WHAT IS BEING ASKED — Could you recast every line of the entries below as a Markdown table with the columns Row and Line, numbering the rows and skipping blank lines? Leave the pictures out of your answer.

+ + + +

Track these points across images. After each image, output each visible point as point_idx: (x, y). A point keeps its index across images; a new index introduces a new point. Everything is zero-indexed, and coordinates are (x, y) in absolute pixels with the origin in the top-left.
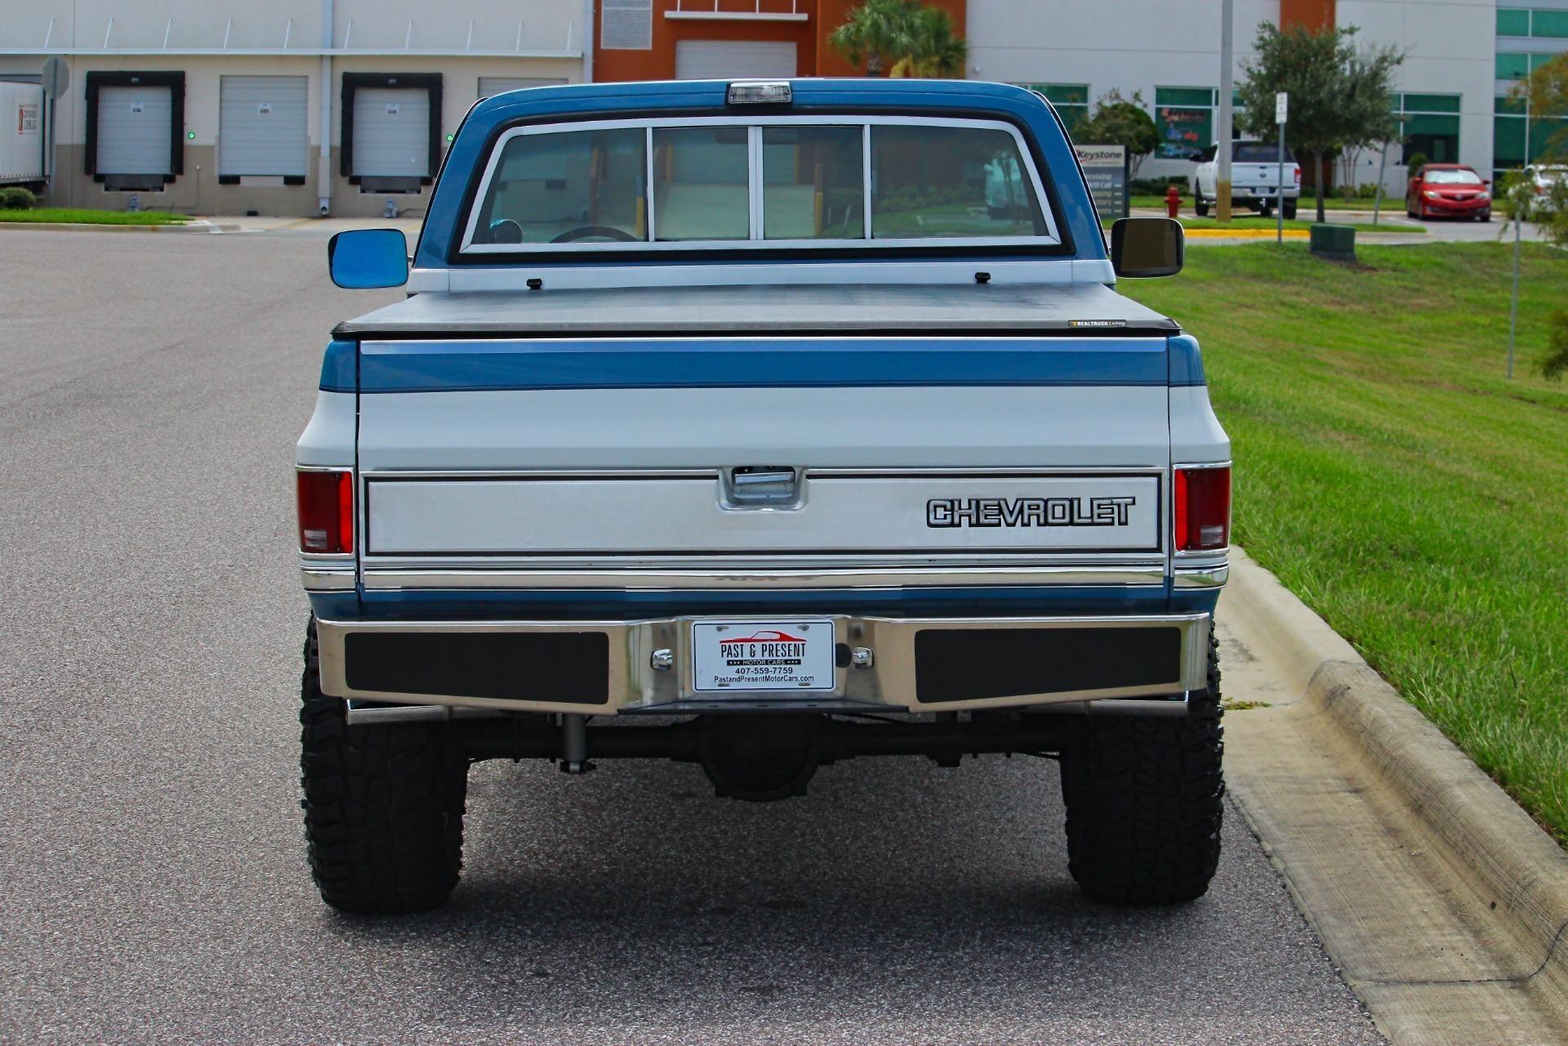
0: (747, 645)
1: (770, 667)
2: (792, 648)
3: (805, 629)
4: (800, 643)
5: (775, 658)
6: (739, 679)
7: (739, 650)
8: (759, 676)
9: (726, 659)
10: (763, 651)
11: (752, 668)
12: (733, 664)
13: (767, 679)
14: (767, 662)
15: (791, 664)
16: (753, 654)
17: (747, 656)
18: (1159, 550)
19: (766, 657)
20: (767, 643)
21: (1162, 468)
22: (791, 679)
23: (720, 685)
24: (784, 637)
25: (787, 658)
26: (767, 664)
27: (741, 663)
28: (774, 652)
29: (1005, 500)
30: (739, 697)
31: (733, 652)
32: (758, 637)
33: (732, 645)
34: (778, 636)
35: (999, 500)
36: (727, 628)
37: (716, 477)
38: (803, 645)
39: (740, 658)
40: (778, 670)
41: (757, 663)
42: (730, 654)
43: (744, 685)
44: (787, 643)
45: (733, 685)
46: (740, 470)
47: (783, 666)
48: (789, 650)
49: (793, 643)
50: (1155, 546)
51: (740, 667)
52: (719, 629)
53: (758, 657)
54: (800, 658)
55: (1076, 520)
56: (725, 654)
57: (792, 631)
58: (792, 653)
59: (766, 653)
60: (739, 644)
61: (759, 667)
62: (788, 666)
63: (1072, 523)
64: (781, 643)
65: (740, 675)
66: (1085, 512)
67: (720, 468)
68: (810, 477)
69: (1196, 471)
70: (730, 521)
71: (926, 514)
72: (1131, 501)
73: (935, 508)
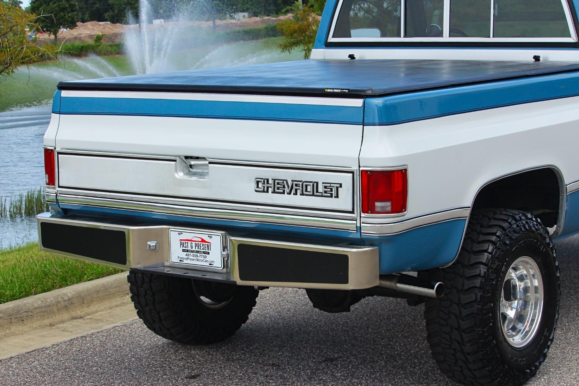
0: (190, 242)
1: (198, 254)
2: (206, 246)
3: (211, 237)
4: (209, 244)
5: (200, 250)
6: (187, 259)
7: (187, 245)
8: (194, 258)
9: (182, 248)
10: (196, 246)
11: (192, 254)
12: (184, 251)
13: (198, 260)
14: (197, 252)
15: (206, 254)
16: (192, 247)
17: (190, 248)
18: (353, 212)
19: (197, 249)
20: (197, 243)
21: (355, 168)
22: (206, 261)
23: (180, 261)
24: (203, 241)
25: (204, 251)
26: (197, 253)
27: (188, 251)
28: (200, 247)
29: (286, 181)
30: (188, 267)
31: (185, 245)
32: (193, 239)
33: (184, 242)
34: (200, 240)
35: (283, 180)
36: (182, 234)
37: (175, 161)
38: (210, 245)
39: (187, 249)
40: (201, 256)
41: (192, 252)
42: (183, 246)
43: (188, 262)
44: (204, 243)
45: (185, 261)
46: (187, 157)
47: (203, 255)
48: (205, 247)
49: (206, 244)
50: (351, 210)
51: (187, 253)
52: (179, 234)
53: (194, 249)
54: (209, 251)
55: (315, 193)
56: (182, 246)
57: (206, 238)
58: (206, 249)
59: (197, 247)
60: (186, 242)
61: (194, 254)
62: (205, 255)
63: (313, 195)
64: (202, 243)
65: (188, 257)
66: (321, 189)
67: (179, 156)
68: (210, 163)
69: (371, 171)
70: (180, 182)
71: (254, 185)
72: (341, 186)
73: (258, 183)
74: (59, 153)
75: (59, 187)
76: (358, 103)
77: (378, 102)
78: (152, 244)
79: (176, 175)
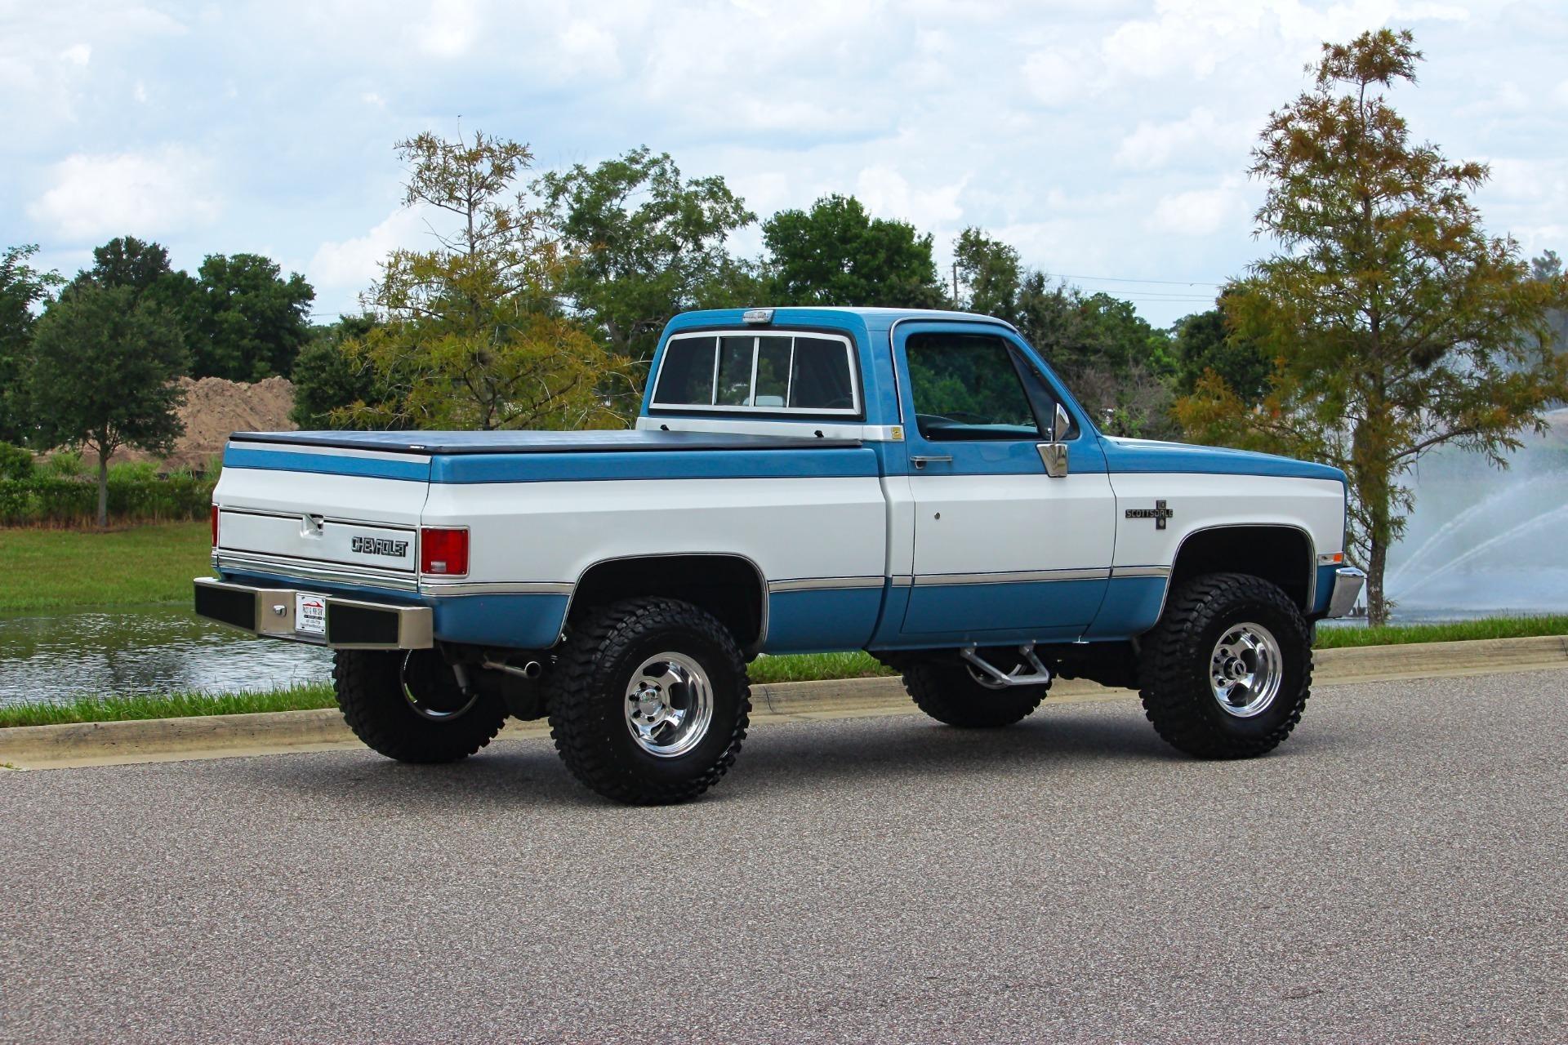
0: (310, 607)
1: (316, 620)
3: (324, 601)
7: (308, 610)
8: (313, 624)
9: (305, 614)
12: (306, 617)
15: (320, 619)
16: (311, 612)
17: (309, 613)
18: (414, 572)
21: (418, 526)
23: (303, 627)
24: (317, 604)
27: (308, 617)
29: (373, 539)
32: (311, 604)
35: (371, 539)
36: (304, 598)
37: (303, 519)
46: (313, 516)
48: (320, 612)
50: (414, 570)
52: (302, 598)
53: (311, 614)
55: (390, 552)
56: (305, 611)
57: (321, 602)
59: (315, 612)
60: (307, 606)
61: (311, 619)
63: (389, 554)
66: (394, 548)
67: (306, 514)
68: (325, 521)
69: (430, 530)
70: (304, 542)
71: (351, 544)
72: (407, 544)
73: (354, 542)
74: (221, 510)
75: (220, 548)
76: (426, 459)
77: (446, 459)
78: (278, 608)
79: (302, 534)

+ + + +

OUTPUT OF THE EXERCISE —
| Row | Line |
|---|---|
| 1 | Track these points across images. After each image, output each visible point as point_idx: (x, y). A point keeps its index across images; a new index introduces a new point. Everything is zero-indexed, and coordinates are (x, y) in absolute pixels with the origin in the top-left. |
| 2 | 0: (747, 645) |
| 3 | 1: (770, 667) |
| 4 | 2: (792, 648) |
| 5 | 3: (805, 629) |
| 6 | 4: (800, 643) |
| 7 | 5: (775, 658) |
| 8 | 6: (739, 679) |
| 9 | 7: (739, 650) |
| 10 | 8: (759, 676) |
| 11 | 9: (726, 659) |
| 12 | 10: (763, 651) |
| 13 | 11: (752, 668) |
| 14 | 12: (733, 664) |
| 15 | 13: (767, 679) |
| 16 | 14: (767, 662) |
| 17 | 15: (791, 664) |
| 18 | 16: (753, 654) |
| 19 | 17: (747, 656) |
| 20 | 18: (1159, 550) |
| 21 | 19: (766, 657) |
| 22 | 20: (767, 643) |
| 23 | 21: (1162, 468) |
| 24 | 22: (791, 679) |
| 25 | 23: (720, 685) |
| 26 | 24: (784, 637) |
| 27 | 25: (787, 658) |
| 28 | 26: (767, 664) |
| 29 | 27: (741, 663) |
| 30 | 28: (774, 652) |
| 31 | 29: (1005, 500) |
| 32 | 30: (739, 697) |
| 33 | 31: (733, 652) |
| 34 | 32: (758, 637) |
| 35 | 33: (732, 645) |
| 36 | 34: (778, 636) |
| 37 | 35: (999, 500) |
| 38 | 36: (727, 628) |
| 39 | 37: (716, 477) |
| 40 | 38: (803, 645) |
| 41 | 39: (740, 658) |
| 42 | 40: (778, 670) |
| 43 | 41: (757, 663) |
| 44 | 42: (730, 654) |
| 45 | 43: (744, 685) |
| 46 | 44: (787, 643) |
| 47 | 45: (733, 685) |
| 48 | 46: (740, 470) |
| 49 | 47: (783, 666) |
| 50 | 48: (789, 650) |
| 51 | 49: (793, 643) |
| 52 | 50: (1155, 546) |
| 53 | 51: (740, 667) |
| 54 | 52: (719, 629) |
| 55 | 53: (758, 657) |
| 56 | 54: (800, 658) |
| 57 | 55: (1076, 520) |
| 58 | 56: (725, 654) |
| 59 | 57: (792, 631) |
| 60 | 58: (792, 653) |
| 61 | 59: (766, 653) |
| 62 | 60: (739, 644) |
| 63 | 61: (759, 667) |
| 64 | 62: (788, 666) |
| 65 | 63: (1072, 523) |
| 66 | 64: (781, 643) |
| 67 | 65: (740, 675) |
| 68 | 66: (1085, 512) |
| 69 | 67: (720, 468) |
| 70 | 68: (810, 477) |
| 71 | 69: (1196, 471) |
| 72 | 70: (730, 521) |
| 73 | 71: (926, 514) |
| 74 | 72: (1131, 501) |
| 75 | 73: (935, 508) |
| 76 | 0: (190, 242) |
| 77 | 1: (198, 254) |
| 78 | 2: (206, 246) |
| 79 | 3: (211, 237) |
| 80 | 4: (209, 244) |
| 81 | 5: (200, 250) |
| 82 | 6: (187, 259) |
| 83 | 7: (187, 245) |
| 84 | 8: (194, 258) |
| 85 | 9: (182, 248) |
| 86 | 10: (196, 246) |
| 87 | 11: (192, 254) |
| 88 | 12: (184, 251) |
| 89 | 13: (198, 260) |
| 90 | 14: (197, 252) |
| 91 | 15: (206, 254) |
| 92 | 16: (192, 247) |
| 93 | 17: (190, 248) |
| 94 | 18: (353, 212) |
| 95 | 19: (197, 249) |
| 96 | 20: (197, 243) |
| 97 | 21: (355, 168) |
| 98 | 22: (206, 261) |
| 99 | 23: (180, 261) |
| 100 | 24: (203, 241) |
| 101 | 25: (204, 251) |
| 102 | 26: (197, 253) |
| 103 | 27: (188, 251) |
| 104 | 28: (200, 247) |
| 105 | 29: (286, 181) |
| 106 | 30: (188, 267) |
| 107 | 31: (185, 245) |
| 108 | 32: (193, 239) |
| 109 | 33: (184, 242) |
| 110 | 34: (200, 240) |
| 111 | 35: (283, 180) |
| 112 | 36: (182, 234) |
| 113 | 37: (175, 161) |
| 114 | 38: (210, 245) |
| 115 | 39: (187, 249) |
| 116 | 40: (201, 256) |
| 117 | 41: (192, 252) |
| 118 | 42: (183, 246) |
| 119 | 43: (188, 262) |
| 120 | 44: (204, 243) |
| 121 | 45: (185, 261) |
| 122 | 46: (187, 157) |
| 123 | 47: (203, 255) |
| 124 | 48: (205, 247) |
| 125 | 49: (206, 244) |
| 126 | 50: (351, 210) |
| 127 | 51: (187, 253) |
| 128 | 52: (179, 234) |
| 129 | 53: (194, 249) |
| 130 | 54: (209, 251) |
| 131 | 55: (315, 193) |
| 132 | 56: (182, 246) |
| 133 | 57: (206, 238) |
| 134 | 58: (206, 249) |
| 135 | 59: (197, 247) |
| 136 | 60: (186, 242) |
| 137 | 61: (194, 254) |
| 138 | 62: (205, 255) |
| 139 | 63: (313, 195) |
| 140 | 64: (202, 243) |
| 141 | 65: (188, 257) |
| 142 | 66: (321, 189) |
| 143 | 67: (179, 156) |
| 144 | 68: (210, 163) |
| 145 | 69: (371, 171) |
| 146 | 70: (180, 182) |
| 147 | 71: (254, 185) |
| 148 | 72: (341, 186) |
| 149 | 73: (258, 183) |
| 150 | 74: (59, 153) |
| 151 | 75: (59, 187) |
| 152 | 76: (358, 103) |
| 153 | 77: (378, 102) |
| 154 | 78: (152, 244) |
| 155 | 79: (176, 175) |
| 156 | 0: (310, 607) |
| 157 | 1: (316, 620) |
| 158 | 3: (324, 601) |
| 159 | 7: (308, 610) |
| 160 | 8: (313, 624) |
| 161 | 9: (305, 614) |
| 162 | 12: (306, 617) |
| 163 | 15: (320, 619) |
| 164 | 16: (311, 612) |
| 165 | 17: (309, 613) |
| 166 | 18: (414, 572) |
| 167 | 21: (418, 526) |
| 168 | 23: (303, 627) |
| 169 | 24: (317, 604) |
| 170 | 27: (308, 617) |
| 171 | 29: (373, 539) |
| 172 | 32: (311, 604) |
| 173 | 35: (371, 539) |
| 174 | 36: (304, 598) |
| 175 | 37: (303, 519) |
| 176 | 46: (313, 516) |
| 177 | 48: (320, 612) |
| 178 | 50: (414, 570) |
| 179 | 52: (302, 598) |
| 180 | 53: (311, 614) |
| 181 | 55: (390, 552) |
| 182 | 56: (305, 611) |
| 183 | 57: (321, 602) |
| 184 | 59: (315, 612) |
| 185 | 60: (307, 606) |
| 186 | 61: (311, 619) |
| 187 | 63: (389, 554) |
| 188 | 66: (394, 548) |
| 189 | 67: (306, 514) |
| 190 | 68: (325, 521) |
| 191 | 69: (430, 530) |
| 192 | 70: (304, 542) |
| 193 | 71: (351, 544) |
| 194 | 72: (407, 544) |
| 195 | 73: (354, 542) |
| 196 | 74: (221, 510) |
| 197 | 75: (220, 548) |
| 198 | 76: (426, 459) |
| 199 | 77: (446, 459) |
| 200 | 78: (278, 608) |
| 201 | 79: (302, 534) |